## Goal of the exercise
All that is needed is each line of the entries holding the word "drag", copied as it stands.

(Saved data entries)
════════════════════

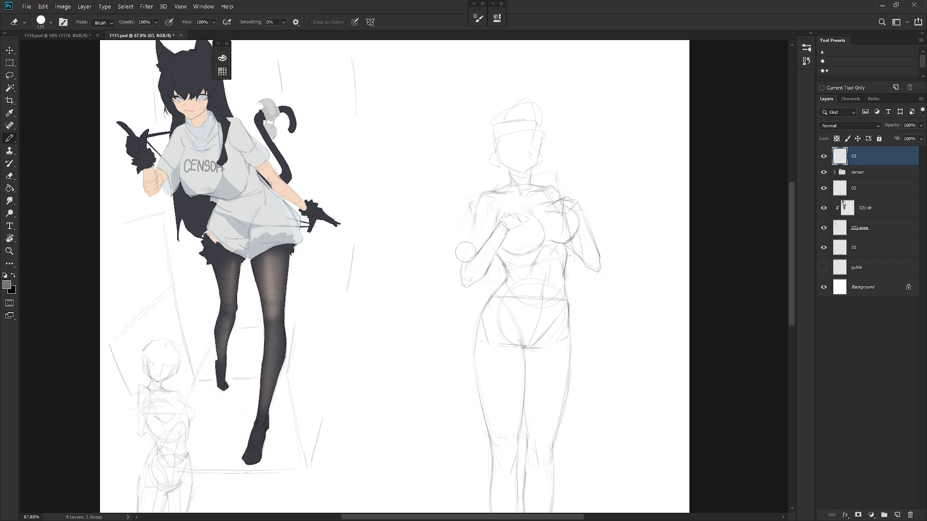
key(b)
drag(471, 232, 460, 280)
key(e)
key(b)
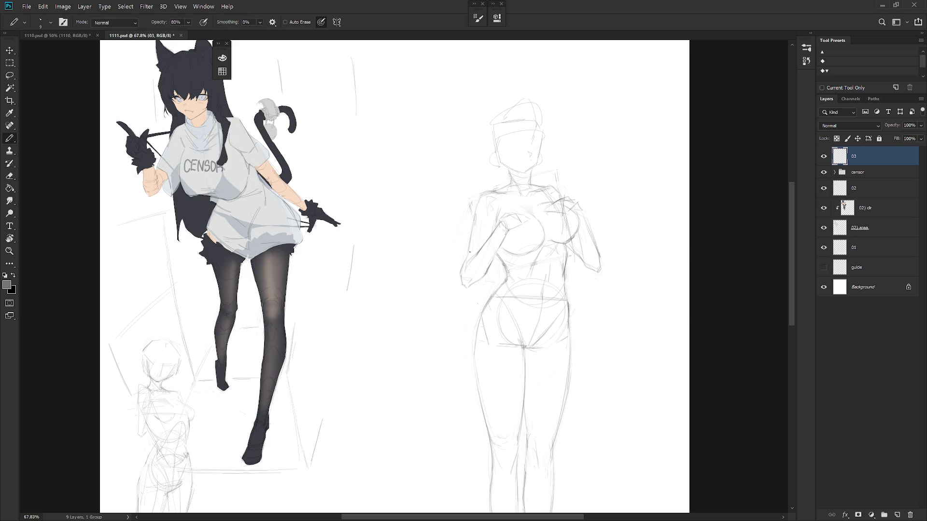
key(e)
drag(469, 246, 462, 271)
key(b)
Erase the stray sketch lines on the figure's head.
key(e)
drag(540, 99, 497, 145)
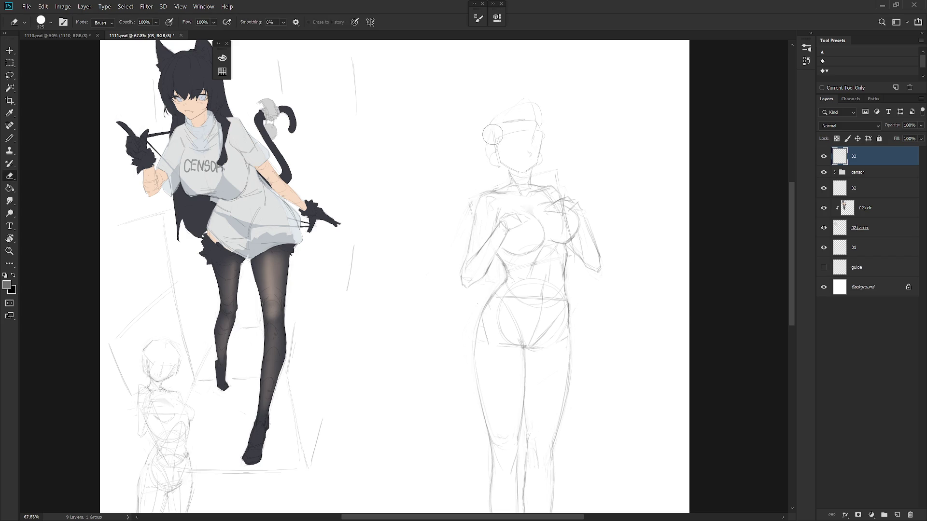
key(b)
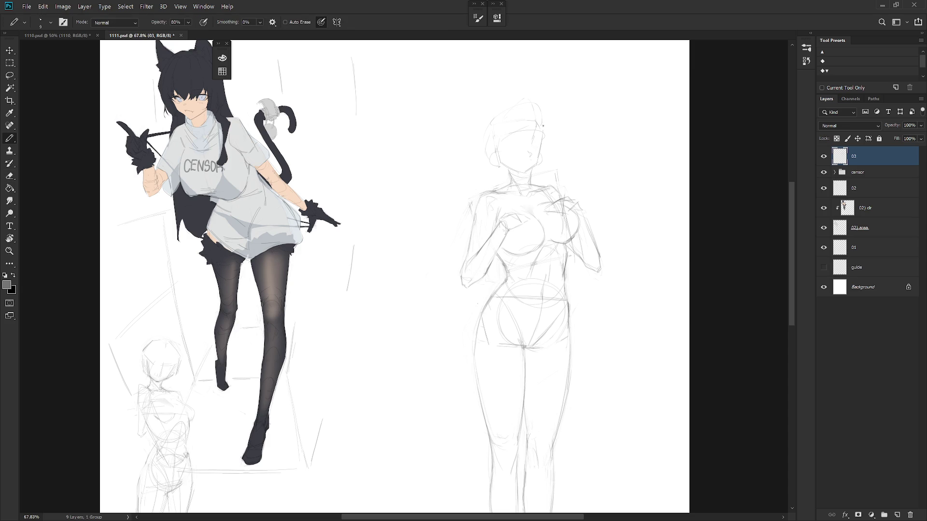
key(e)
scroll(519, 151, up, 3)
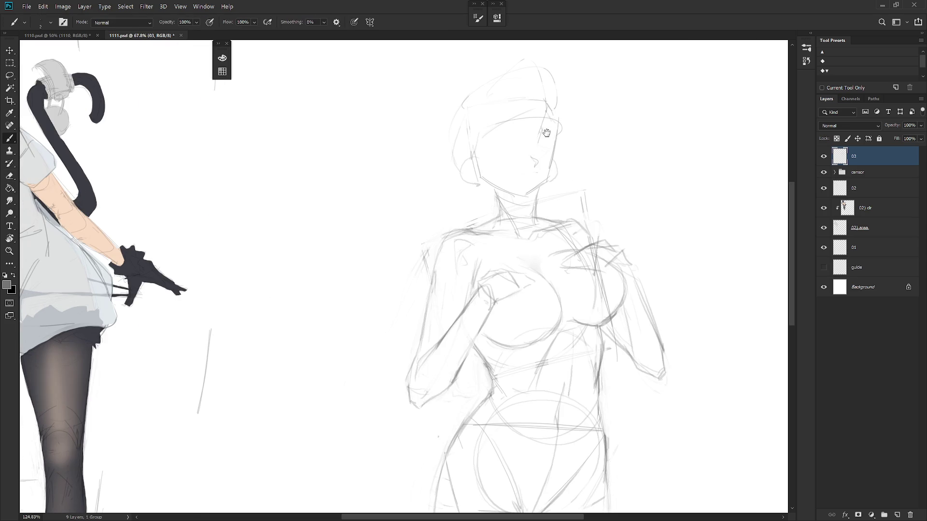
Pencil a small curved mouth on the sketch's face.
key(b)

════════════════════

## Your response
drag(471, 232, 460, 280)
drag(469, 246, 462, 271)
drag(540, 99, 497, 145)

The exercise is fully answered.